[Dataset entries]
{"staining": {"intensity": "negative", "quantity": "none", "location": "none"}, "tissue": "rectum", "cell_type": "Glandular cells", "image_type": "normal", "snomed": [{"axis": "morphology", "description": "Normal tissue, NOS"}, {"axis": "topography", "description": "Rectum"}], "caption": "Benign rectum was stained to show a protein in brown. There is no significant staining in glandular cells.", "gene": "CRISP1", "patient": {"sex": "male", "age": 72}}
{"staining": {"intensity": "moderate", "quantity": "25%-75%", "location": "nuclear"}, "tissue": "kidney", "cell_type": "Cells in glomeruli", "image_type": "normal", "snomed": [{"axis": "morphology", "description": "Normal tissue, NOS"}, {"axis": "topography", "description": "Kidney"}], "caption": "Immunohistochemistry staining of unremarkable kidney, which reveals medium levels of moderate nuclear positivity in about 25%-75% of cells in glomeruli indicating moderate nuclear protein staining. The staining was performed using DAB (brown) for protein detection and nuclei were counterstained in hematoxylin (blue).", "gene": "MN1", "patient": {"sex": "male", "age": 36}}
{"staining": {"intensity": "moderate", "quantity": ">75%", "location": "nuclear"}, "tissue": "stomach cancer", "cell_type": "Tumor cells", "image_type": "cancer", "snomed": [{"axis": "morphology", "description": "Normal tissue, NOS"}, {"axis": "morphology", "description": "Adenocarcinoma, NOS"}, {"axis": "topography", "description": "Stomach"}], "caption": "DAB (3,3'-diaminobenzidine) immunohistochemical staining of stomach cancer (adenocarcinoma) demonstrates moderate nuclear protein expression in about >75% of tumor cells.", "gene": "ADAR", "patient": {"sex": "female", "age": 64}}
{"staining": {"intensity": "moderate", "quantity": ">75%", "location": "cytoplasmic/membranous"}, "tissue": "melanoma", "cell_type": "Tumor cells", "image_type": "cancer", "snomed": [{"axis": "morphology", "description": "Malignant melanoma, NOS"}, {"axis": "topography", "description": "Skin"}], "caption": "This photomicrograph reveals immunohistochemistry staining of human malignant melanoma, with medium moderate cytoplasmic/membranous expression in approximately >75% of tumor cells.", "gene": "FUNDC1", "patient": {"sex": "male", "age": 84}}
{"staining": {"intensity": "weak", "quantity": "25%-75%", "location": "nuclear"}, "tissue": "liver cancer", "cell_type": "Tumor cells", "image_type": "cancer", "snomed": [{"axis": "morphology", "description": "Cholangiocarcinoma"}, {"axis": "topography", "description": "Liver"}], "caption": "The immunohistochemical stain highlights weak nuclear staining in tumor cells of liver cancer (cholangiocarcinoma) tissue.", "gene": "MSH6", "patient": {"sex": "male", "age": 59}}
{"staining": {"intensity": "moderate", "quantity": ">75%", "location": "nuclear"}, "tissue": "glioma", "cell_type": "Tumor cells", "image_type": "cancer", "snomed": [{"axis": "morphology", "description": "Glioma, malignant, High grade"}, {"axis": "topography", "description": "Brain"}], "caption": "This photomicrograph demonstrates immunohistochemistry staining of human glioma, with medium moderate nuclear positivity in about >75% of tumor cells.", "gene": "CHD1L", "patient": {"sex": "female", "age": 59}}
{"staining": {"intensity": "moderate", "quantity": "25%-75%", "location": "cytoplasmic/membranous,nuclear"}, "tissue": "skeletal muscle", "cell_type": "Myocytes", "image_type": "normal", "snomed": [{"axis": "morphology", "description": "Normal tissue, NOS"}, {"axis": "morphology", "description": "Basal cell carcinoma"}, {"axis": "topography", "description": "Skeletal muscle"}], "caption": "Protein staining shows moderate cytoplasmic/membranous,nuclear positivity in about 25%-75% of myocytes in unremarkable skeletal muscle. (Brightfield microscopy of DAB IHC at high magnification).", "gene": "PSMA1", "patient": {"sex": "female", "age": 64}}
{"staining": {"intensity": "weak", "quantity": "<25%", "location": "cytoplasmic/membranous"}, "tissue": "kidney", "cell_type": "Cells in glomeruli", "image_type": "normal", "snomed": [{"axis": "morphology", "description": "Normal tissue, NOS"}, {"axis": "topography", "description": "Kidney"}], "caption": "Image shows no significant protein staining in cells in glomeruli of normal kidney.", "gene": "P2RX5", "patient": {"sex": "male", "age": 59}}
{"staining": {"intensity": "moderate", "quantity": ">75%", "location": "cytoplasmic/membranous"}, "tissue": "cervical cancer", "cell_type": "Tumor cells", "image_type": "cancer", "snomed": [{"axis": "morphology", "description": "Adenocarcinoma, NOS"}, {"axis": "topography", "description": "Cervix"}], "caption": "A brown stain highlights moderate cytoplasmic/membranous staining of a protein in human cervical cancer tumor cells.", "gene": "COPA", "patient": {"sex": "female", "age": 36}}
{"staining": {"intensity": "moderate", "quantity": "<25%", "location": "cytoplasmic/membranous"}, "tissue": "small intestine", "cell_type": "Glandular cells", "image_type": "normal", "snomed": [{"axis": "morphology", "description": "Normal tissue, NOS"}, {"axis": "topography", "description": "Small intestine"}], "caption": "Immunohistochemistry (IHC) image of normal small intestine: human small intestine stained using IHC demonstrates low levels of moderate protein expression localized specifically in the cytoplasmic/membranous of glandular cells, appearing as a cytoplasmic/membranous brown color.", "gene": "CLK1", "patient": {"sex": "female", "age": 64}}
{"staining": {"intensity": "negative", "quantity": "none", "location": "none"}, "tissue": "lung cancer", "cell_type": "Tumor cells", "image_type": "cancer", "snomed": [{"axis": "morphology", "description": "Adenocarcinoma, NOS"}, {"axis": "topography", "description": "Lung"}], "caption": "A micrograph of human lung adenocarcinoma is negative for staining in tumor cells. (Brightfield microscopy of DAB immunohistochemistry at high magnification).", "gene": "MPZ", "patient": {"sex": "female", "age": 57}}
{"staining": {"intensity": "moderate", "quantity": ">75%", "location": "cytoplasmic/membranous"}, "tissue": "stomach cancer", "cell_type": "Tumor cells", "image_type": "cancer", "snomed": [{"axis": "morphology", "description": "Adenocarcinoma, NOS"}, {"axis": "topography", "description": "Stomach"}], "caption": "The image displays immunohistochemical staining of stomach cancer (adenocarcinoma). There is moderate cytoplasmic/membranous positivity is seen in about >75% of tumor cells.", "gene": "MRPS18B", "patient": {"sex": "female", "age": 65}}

What you have to do:
If a line in the records contains the word "levels", copy it.

Output for this exercise:
{"staining": {"intensity": "moderate", "quantity": "25%-75%", "location": "nuclear"}, "tissue": "kidney", "cell_type": "Cells in glomeruli", "image_type": "normal", "snomed": [{"axis": "morphology", "description": "Normal tissue, NOS"}, {"axis": "topography", "description": "Kidney"}], "caption": "Immunohistochemistry staining of unremarkable kidney, which reveals medium levels of moderate nuclear positivity in about 25%-75% of cells in glomeruli indicating moderate nuclear protein staining. The staining was performed using DAB (brown) for protein detection and nuclei were counterstained in hematoxylin (blue).", "gene": "MN1", "patient": {"sex": "male", "age": 36}}
{"staining": {"intensity": "moderate", "quantity": "<25%", "location": "cytoplasmic/membranous"}, "tissue": "small intestine", "cell_type": "Glandular cells", "image_type": "normal", "snomed": [{"axis": "morphology", "description": "Normal tissue, NOS"}, {"axis": "topography", "description": "Small intestine"}], "caption": "Immunohistochemistry (IHC) image of normal small intestine: human small intestine stained using IHC demonstrates low levels of moderate protein expression localized specifically in the cytoplasmic/membranous of glandular cells, appearing as a cytoplasmic/membranous brown color.", "gene": "CLK1", "patient": {"sex": "female", "age": 64}}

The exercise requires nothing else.